California Highway Patrol investigators say Melbourne was reaching for a pack of gum in the side door as she steered the car down an incline near Newport Coast Drive. Massey, in the passenger seat, grabbed the steering wheel, and the car spun and rolled over twice. The crash is still under investigation.
Because Melbourne had her license for more than six months, she was allowed to drive without an adult in the car, the CHP said.
Massey is part of a tight- knit group of students from the South Orange County School of the Arts at Dana Hills High School. His friends started camping out near his bed at the hospital’s intensive care unit on Friday, making funny posters, eating junk food and singing, said Sandy Erwin, a neighbor of the Masseys.
“This has been a good community of kids,” Erwin said. “You hear so many bad things about teens. But these are teenagers who are sweet, kind, supportive, generous.”
A gifted singer, Massey was set to perform Monday at Fairhaven Memorial Park with the California Conservatory of the Arts. The group was to sing three upbeat songs, but that was changed to two somber songs to reflect the group’s loss, said Mary Ellen Lohnes, Fairhaven’s public relations coordinator.
“We have different heroes in different points in our lives,” Lohnes said. “These students are demonstrating that strength comes in all sizes.”
The father of Jonathan Schulte, the 16-year-old killed in the accident, took time with friends and family to remember his son Saturday.
Thomas Schulte said he knew Jonathan had an independent spirit when the boy was diagnosed with type one diabetes at 8 and promptly learned to manage the condition on his own.
“I was very proud about that,” Schulte said outside his home in Orange, where friends and family had gathered. “Within three days, he was giving himself his own shots.”
“This was a kid that wanted to do it himself,” said Schulte, an Orange County Superior Court commissioner.
“He didn’t ask for help very often.”
Jonathan spent a lot of time with other Catholic teenagers from the San Antonio Youth Group, and met Sabet through the group.
While some adolescents withdraw from their parents, Jonathan and his friends didn’t.
“All of the kids were comfortable with their parents,” Schulte said, sometimes sitting down to watch movies with them or just to chat.
“It was a loving and open relationship,” Schulte said.
His wife and Jonathan’s mother, Shirley, died of cancer three years ago, but she might be one reason Jonathan had such an independent streak.
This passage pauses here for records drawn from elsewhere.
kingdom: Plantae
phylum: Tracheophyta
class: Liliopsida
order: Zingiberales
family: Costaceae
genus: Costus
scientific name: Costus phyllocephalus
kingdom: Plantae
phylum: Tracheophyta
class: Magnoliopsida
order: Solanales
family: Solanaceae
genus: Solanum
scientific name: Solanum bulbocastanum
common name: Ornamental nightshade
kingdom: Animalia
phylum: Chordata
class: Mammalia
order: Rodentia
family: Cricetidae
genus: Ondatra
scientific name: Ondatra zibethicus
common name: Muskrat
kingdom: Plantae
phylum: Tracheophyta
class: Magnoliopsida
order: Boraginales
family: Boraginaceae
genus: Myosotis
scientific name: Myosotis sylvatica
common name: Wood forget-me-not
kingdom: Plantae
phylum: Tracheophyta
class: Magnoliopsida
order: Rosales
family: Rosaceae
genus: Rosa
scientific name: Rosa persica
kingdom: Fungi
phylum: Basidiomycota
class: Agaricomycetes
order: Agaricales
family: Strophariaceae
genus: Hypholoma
A registered nurse, she taught him how to manage his diabetes and “how to take care of himself,” Schulte said.
Her loss hit the boy hard. “He struggled with that,” Schulte said.
He hoped Jonathan’s life could be an example for other children. Even the accident, he said, could reinforce cautions parents give children.
“Drive carefully,” he said. “Life is fragile. Your day can come any day.”
Memorial services
Funeral services for Gillian Sabet will be at 10 a.m. Wednesday at Fairhaven Memorial Park and Mortuary in Santa Ana.
A memorial service will be held for Jonathan Schulte at 10 a.m. Friday at St. Norbert’s Catholic Church in Orange, with a rosary at 7:30 p.m. Thursday.